30. Taking a Run – Looking at Student Work
In what ways do the students show understanding of the situation as multiplication?

31. What does multiplication of fractions encompass?
Multiplication of fractions involves:
 Combining equal parts
 Finding a part of a whole or part of a group
Doing both – combining equal parts and finding part of a whole.
Problem Sort
Read through each problem.
As a table, decide which problem type is represented in each context.
Solve using pictures, diagrams, and numbers.
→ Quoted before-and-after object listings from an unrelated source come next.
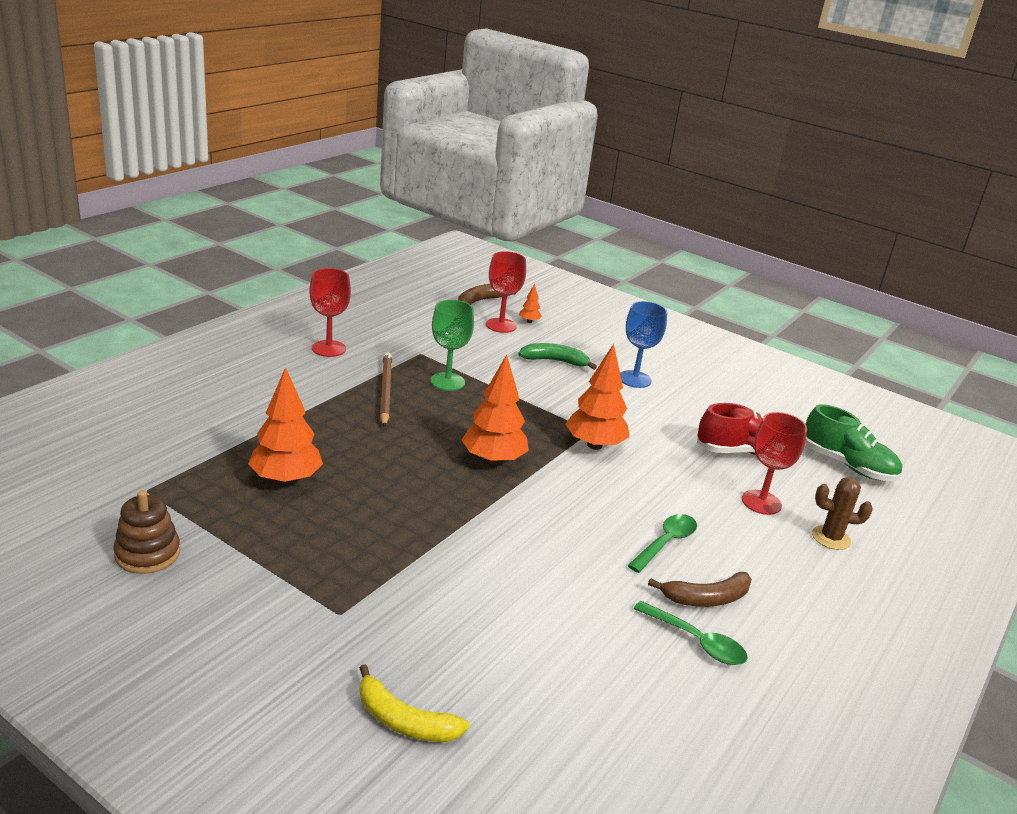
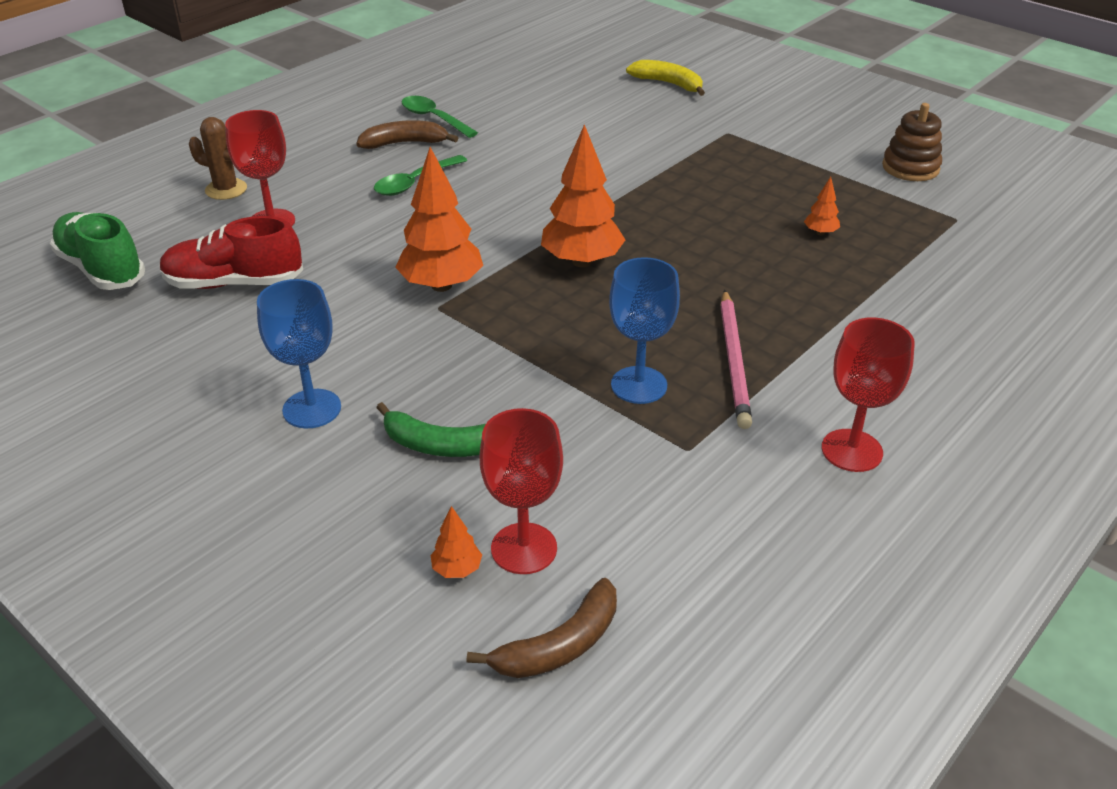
camera: 170 degrees left, 10 degrees up
(285, 479) = (820, 233): orange tree -> orange tree, size x0.44
(385, 391) = (734, 360): brown pencil -> pink pencil
(447, 382) = (639, 385): green goblet -> blue goblet

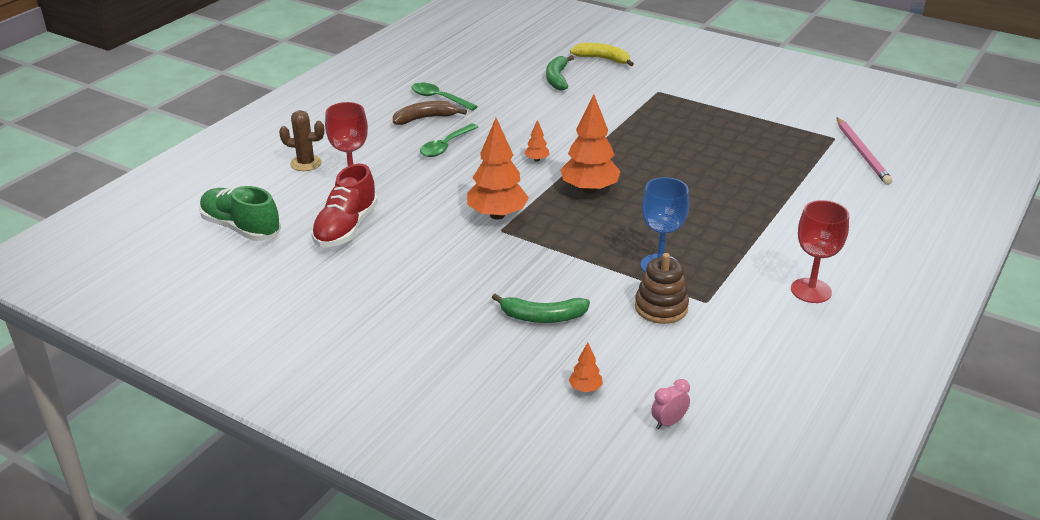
camera: 10 degrees left, 5 degrees down
(234, 283) = (346, 228): red shoe -> red shoe turned 60 degrees counterclockwise
(312, 409) = (443, 304): blue goblet -> none
(524, 548) = (623, 371): red goblet -> none
(560, 645) = (668, 422): brown banana -> pink clock
(598, 105) = (557, 78): none -> green banana
(734, 360) = (717, 244): pink pencil -> pink pencil (862, 153)
(820, 233) = (746, 155): orange tree -> orange tree (537, 160)
(910, 168) = (793, 105): brown stacking toy -> brown stacking toy (661, 307)

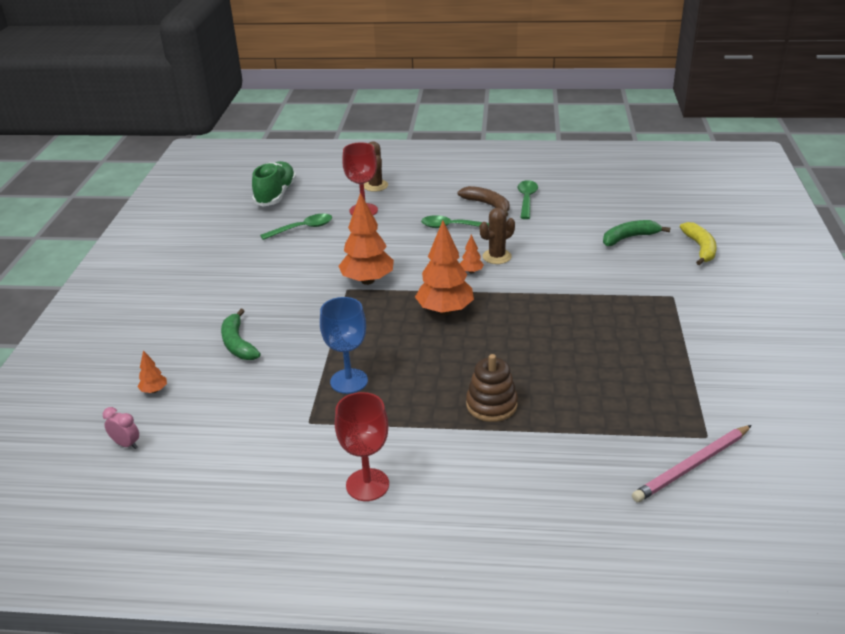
camera: 65 degrees right, 0 degrees up
(346, 228) = (302, 228): red shoe -> green spoon
(524, 141) = (497, 256): none -> brown cactus
(661, 307) = (284, 399): brown stacking toy -> brown stacking toy (491, 405)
32. From Whole Numbers to Fractions
What experiences do students need to extend the meaning of multiplication from whole numbers to multiplication of fractions?
Experience with real-life problem solving situations.
Use of concrete and pictorial representations to support students as they reason.
Opportunities to explore the meaning of multiplication through a variety of problem formats involving fractions.

33. Homework
To help you prepare for the exam next week it is recommended that you complete the following:
Division of Fractions
Read Beckmann pp
Do Practice Problems for Section 7.4 pp #1, #3, #8a, b, c
Multiplication of Fractions
Read Beckmann pp
Do Practice Problems for Section 6.1 pp

34. Problems for Card Sort
Mrs. Smith has 120 books in her fourth grade classroom. 4/5 of the books are fiction. How many books are fiction?
All notebooks at the local store are discounted by ¼ A notebook originally cost $0.96. How much do you save on one notebook if you buy it today?
Julie bought 4/5 of a yard of fabric for her class project. Later she found that she needed only ¾ of the material. How much material did Julie use for her project?
At the supermarket potatoes are bagged in ¾ pound bags. Mom bought 3 bags of potatoes. How many pounds of potatoes did mom buy?
Red cabbage cost $0.39 a pound. Julie bought 3 1/3 pounds of red cabbage to prepare her dish. How much did she pay for the red cabbage?
I put a container holding a half gallon of ice cream into the freezer. Two days later the ice cream container is 2/3 full. How much ice cream is in the container?
Melissa is planning on making several batches of cookies. She needs 2/3 cup of sugar for every batch she makes. She plans on making 2 ½ batches. How much sugar will she need to make these batches.